### PROMPT
Print only the lines that begin at the line containing "64. 我可以选择放弃，但是我不能选择放弃！" and end at the last line of the material, both included, without any change.

### EXERCISE MATERIAL
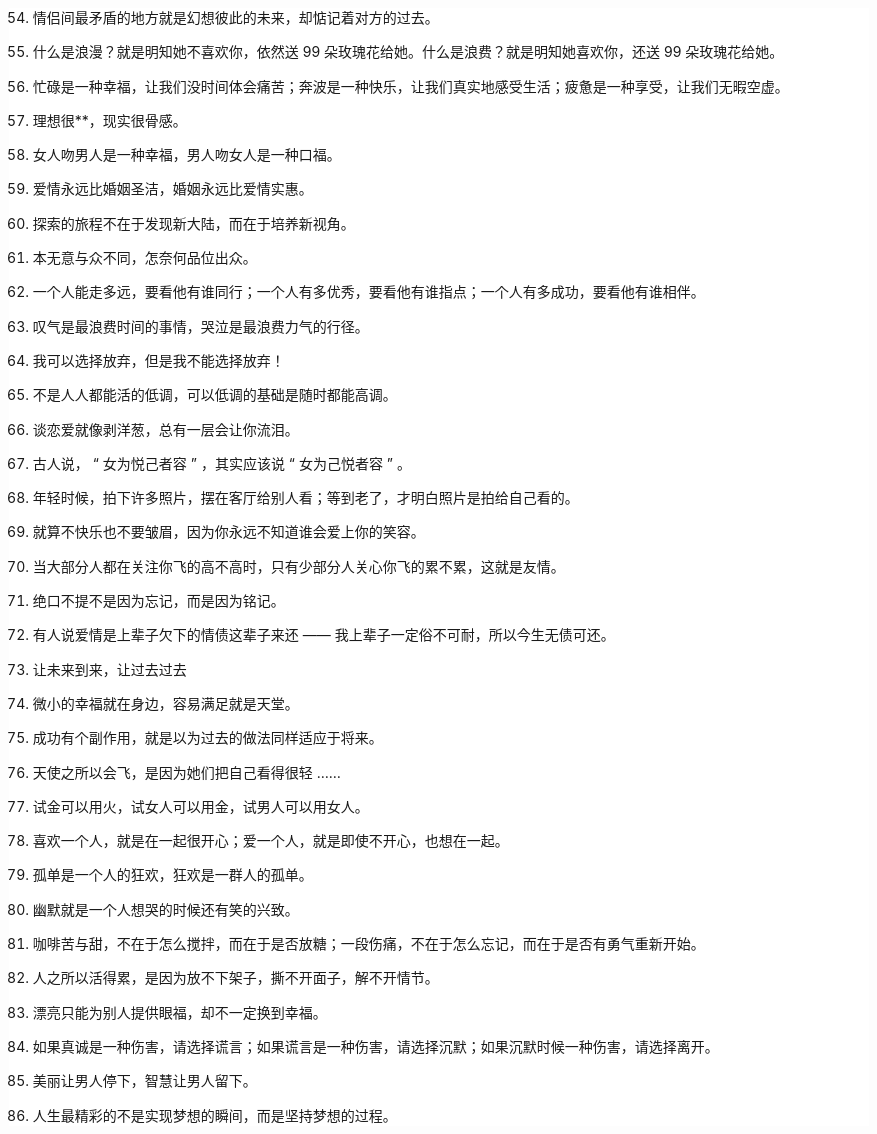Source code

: 54. 情侣间最矛盾的地方就是幻想彼此的未来，却惦记着对方的过去。 

55. 什么是浪漫？就是明知她不喜欢你，依然送 99 朵玫瑰花给她。什么是浪费？就是明知她喜欢你，还送 99 朵玫瑰花给她。 

56. 忙碌是一种幸福，让我们没时间体会痛苦；奔波是一种快乐，让我们真实地感受生活；疲惫是一种享受，让我们无暇空虚。 

57. 理想很**，现实很骨感。 

58. 女人吻男人是一种幸福，男人吻女人是一种口福。 

59. 爱情永远比婚姻圣洁，婚姻永远比爱情实惠。 

60. 探索的旅程不在于发现新大陆，而在于培养新视角。 

61. 本无意与众不同，怎奈何品位出众。 

62. 一个人能走多远，要看他有谁同行；一个人有多优秀，要看他有谁指点；一个人有多成功，要看他有谁相伴。 

63. 叹气是最浪费时间的事情，哭泣是最浪费力气的行径。 

64. 我可以选择放弃，但是我不能选择放弃！ 

65. 不是人人都能活的低调，可以低调的基础是随时都能高调。 

66. 谈恋爱就像剥洋葱，总有一层会让你流泪。 

67. 古人说， “ 女为悦己者容 ” ，其实应该说 “ 女为己悦者容 ” 。 

68. 年轻时候，拍下许多照片，摆在客厅给别人看；等到老了，才明白照片是拍给自己看的。 

69. 就算不快乐也不要皱眉，因为你永远不知道谁会爱上你的笑容。 

70. 当大部分人都在关注你飞的高不高时，只有少部分人关心你飞的累不累，这就是友情。 

71. 绝口不提不是因为忘记，而是因为铭记。 

72. 有人说爱情是上辈子欠下的情债这辈子来还 —— 我上辈子一定俗不可耐，所以今生无债可还。 

73. 让未来到来，让过去过去 

74. 微小的幸福就在身边，容易满足就是天堂。 

75. 成功有个副作用，就是以为过去的做法同样适应于将来。 

76. 天使之所以会飞，是因为她们把自己看得很轻 …… 

77. 试金可以用火，试女人可以用金，试男人可以用女人。 

78. 喜欢一个人，就是在一起很开心；爱一个人，就是即使不开心，也想在一起。 

79. 孤单是一个人的狂欢，狂欢是一群人的孤单。 

80. 幽默就是一个人想哭的时候还有笑的兴致。 

81. 咖啡苦与甜，不在于怎么搅拌，而在于是否放糖；一段伤痛，不在于怎么忘记，而在于是否有勇气重新开始。 

82. 人之所以活得累，是因为放不下架子，撕不开面子，解不开情节。 

83. 漂亮只能为别人提供眼福，却不一定换到幸福。 

84. 如果真诚是一种伤害，请选择谎言；如果谎言是一种伤害，请选择沉默；如果沉默时候一种伤害，请选择离开。 

85. 美丽让男人停下，智慧让男人留下。 

86. 人生最精彩的不是实现梦想的瞬间，而是坚持梦想的过程。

### OUTPUT OF THE EXERCISE
64. 我可以选择放弃，但是我不能选择放弃！ 

65. 不是人人都能活的低调，可以低调的基础是随时都能高调。 

66. 谈恋爱就像剥洋葱，总有一层会让你流泪。 

67. 古人说， “ 女为悦己者容 ” ，其实应该说 “ 女为己悦者容 ” 。 

68. 年轻时候，拍下许多照片，摆在客厅给别人看；等到老了，才明白照片是拍给自己看的。 

69. 就算不快乐也不要皱眉，因为你永远不知道谁会爱上你的笑容。 

70. 当大部分人都在关注你飞的高不高时，只有少部分人关心你飞的累不累，这就是友情。 

71. 绝口不提不是因为忘记，而是因为铭记。 

72. 有人说爱情是上辈子欠下的情债这辈子来还 —— 我上辈子一定俗不可耐，所以今生无债可还。 

73. 让未来到来，让过去过去 

74. 微小的幸福就在身边，容易满足就是天堂。 

75. 成功有个副作用，就是以为过去的做法同样适应于将来。 

76. 天使之所以会飞，是因为她们把自己看得很轻 …… 

77. 试金可以用火，试女人可以用金，试男人可以用女人。 

78. 喜欢一个人，就是在一起很开心；爱一个人，就是即使不开心，也想在一起。 

79. 孤单是一个人的狂欢，狂欢是一群人的孤单。 

80. 幽默就是一个人想哭的时候还有笑的兴致。 

81. 咖啡苦与甜，不在于怎么搅拌，而在于是否放糖；一段伤痛，不在于怎么忘记，而在于是否有勇气重新开始。 

82. 人之所以活得累，是因为放不下架子，撕不开面子，解不开情节。 

83. 漂亮只能为别人提供眼福，却不一定换到幸福。 

84. 如果真诚是一种伤害，请选择谎言；如果谎言是一种伤害，请选择沉默；如果沉默时候一种伤害，请选择离开。 

85. 美丽让男人停下，智慧让男人留下。 

86. 人生最精彩的不是实现梦想的瞬间，而是坚持梦想的过程。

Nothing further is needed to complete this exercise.